19-35 seat gain seen
But Vice Chairman Frank E. Gannett says the Republicans will gain a minimum of 25 seats and probably do better. Some other Republicans privately express the opinion that they have 19-20 seats in the bag and good chance but no assurance of bettering that figure.
The extent of Republican gains in the House will be accepted here and abroad as a measure of American judgment of the war policies of the Roosevelt administration. But it is also a fact that the majority party in Congress usually loses seats in an off-year election.
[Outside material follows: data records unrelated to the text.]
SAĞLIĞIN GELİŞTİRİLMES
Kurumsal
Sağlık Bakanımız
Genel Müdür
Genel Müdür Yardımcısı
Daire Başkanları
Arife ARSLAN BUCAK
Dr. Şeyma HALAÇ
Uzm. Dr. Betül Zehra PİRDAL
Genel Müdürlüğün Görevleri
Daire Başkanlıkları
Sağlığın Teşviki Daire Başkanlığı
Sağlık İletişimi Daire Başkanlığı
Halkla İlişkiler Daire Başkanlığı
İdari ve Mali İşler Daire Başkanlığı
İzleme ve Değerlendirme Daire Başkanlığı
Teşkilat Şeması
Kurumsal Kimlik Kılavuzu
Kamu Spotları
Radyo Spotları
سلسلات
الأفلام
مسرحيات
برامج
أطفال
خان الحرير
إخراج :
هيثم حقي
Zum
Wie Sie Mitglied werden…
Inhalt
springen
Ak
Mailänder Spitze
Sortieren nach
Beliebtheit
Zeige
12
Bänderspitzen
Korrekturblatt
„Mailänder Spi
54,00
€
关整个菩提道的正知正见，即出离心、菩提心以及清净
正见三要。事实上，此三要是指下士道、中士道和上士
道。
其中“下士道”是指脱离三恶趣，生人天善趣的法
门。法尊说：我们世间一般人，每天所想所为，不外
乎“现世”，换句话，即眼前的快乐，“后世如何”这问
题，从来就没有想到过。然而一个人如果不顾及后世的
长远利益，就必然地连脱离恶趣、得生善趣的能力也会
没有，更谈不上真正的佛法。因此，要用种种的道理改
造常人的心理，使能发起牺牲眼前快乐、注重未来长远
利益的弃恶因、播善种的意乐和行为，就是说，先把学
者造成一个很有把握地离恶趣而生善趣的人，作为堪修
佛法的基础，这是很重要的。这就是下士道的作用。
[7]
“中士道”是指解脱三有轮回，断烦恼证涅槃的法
Only once in the past 40 years has such a majority been increased, in off-year polling.
Dewey victory seen
Top billing among the states goes to the New York contest for Governor in which Republican Thomas E. Dewey, the former District Attorney, looks like a sure winner over John J. Bennett Jr., Democrat, and Dean Alfange, American Labor Party.
Mr. Dewey may come up two years from now with the presidential nomination if he wins today. His backers are claiming a plurality of around 600,000 which should be a victory sufficiently spectacular to impress the name of Dewey deeply from coast to coast.
Fish seat at stake
Highlighting the individual Congressional contests was the campaign for reelection from President Roosevelt’s home district by Rep. Hamilton Fish (R-NY), leader of pre-war isolationists.
There was also wide interest in the effort of Clare Booth Luce, author and playwright, to win the Congressional seat now held by Rep. Leroy D. Downs (D-CT). Mrs. Luce last night received an endorsement from Wendell Willkie.
In the Senate, Nebraska’s George W. Norris faces a nip-and-tuck fight to stay in Congress, where he has served 30 years.
Party’s report spending
The 81-year-old independent has received Mr. Roosevelt’s endorsement, but Republicans and Democrats both have entered candidates against him, and his defeat would be regarded as an administration reversal.
Meanwhile, the Democrats reported the spending of $503,278 and the Republicans $116,301 between Jan. 1 and Oct. 29. Receipts of the Democratic National Committee during the period were $528,580. The Republicans received $126,811.